En casa puse música y me senté a pensar a media luz
con un whisky y un cigarrillo. Tenía que
introducir una variante técnica que desestructurara el relato. Algo que me
permitiera arrancarle a Borges el cuento de sus manos y hacer mi propia
historia. Pero, claro. Cómo no haberlo pensado antes. Un cuento dentro del
cuento. Un cuento en el que yo relatara todas estas vicisitudes con el libro de
arena. Yo podía escribir mi historia y dentro de ella la historia soñada por
Borges. Sentí un destello de genialidad. La exultación de un gran hallazgo. Volví
a escribir. Volví a rodar el carro de la Rémington como un motor a explosión y
tuve otra vez mis horas de encierro y los disgustos de Virginia (que nunca me
consideró escritor), y vinieron las revisiones y correcciones, hasta la versión
con la que ya creía haber logrado el cuento perfecto. Guardé los papeles unos
días como para enfriar la cosa. Al cabo fui al encuentro con mi juez, Bernardo
Raimundi. Le entregué copia, convenimos un plazo y finalmente me dio su
veredicto, en franca contradicción con su último consejo: “Rubén, usted tiene
talento. De verdad. Olvídese de esta historia. Con todo respeto”. Me dolió. Me
pareció injusto. Parricida. Faltaba más, mocoso altanero, venir a darme
consejos a mí, con mi trayectoria impecable, diez años de docencia
universitaria por concurso. Venir a jugar así conmigo. ¡Andá...!

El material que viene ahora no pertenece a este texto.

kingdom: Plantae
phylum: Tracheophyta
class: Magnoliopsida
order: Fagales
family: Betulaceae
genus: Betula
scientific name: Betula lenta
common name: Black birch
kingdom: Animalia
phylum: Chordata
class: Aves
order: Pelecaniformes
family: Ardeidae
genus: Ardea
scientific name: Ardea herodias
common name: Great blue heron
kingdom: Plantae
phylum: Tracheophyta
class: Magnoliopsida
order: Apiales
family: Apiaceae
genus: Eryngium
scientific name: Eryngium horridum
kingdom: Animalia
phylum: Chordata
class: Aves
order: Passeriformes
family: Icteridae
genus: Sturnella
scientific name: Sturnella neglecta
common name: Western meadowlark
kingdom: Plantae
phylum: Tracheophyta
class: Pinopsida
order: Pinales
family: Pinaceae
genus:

No volví a hablar con Bernardo. Traspasado de
frustraciones, abandoné por mucho tiempo
la escritura. Quemé el cuento. Inconscientemente seguí su consejo.
Tiempo después, Bernardo fue conocido con una novela
que sobrevuela por la trama del El libro
de Arena, en donde aún puedo reconocer, perdidas en el torbellino de un
estilo acelerado y voraz, el eco de mis palabras.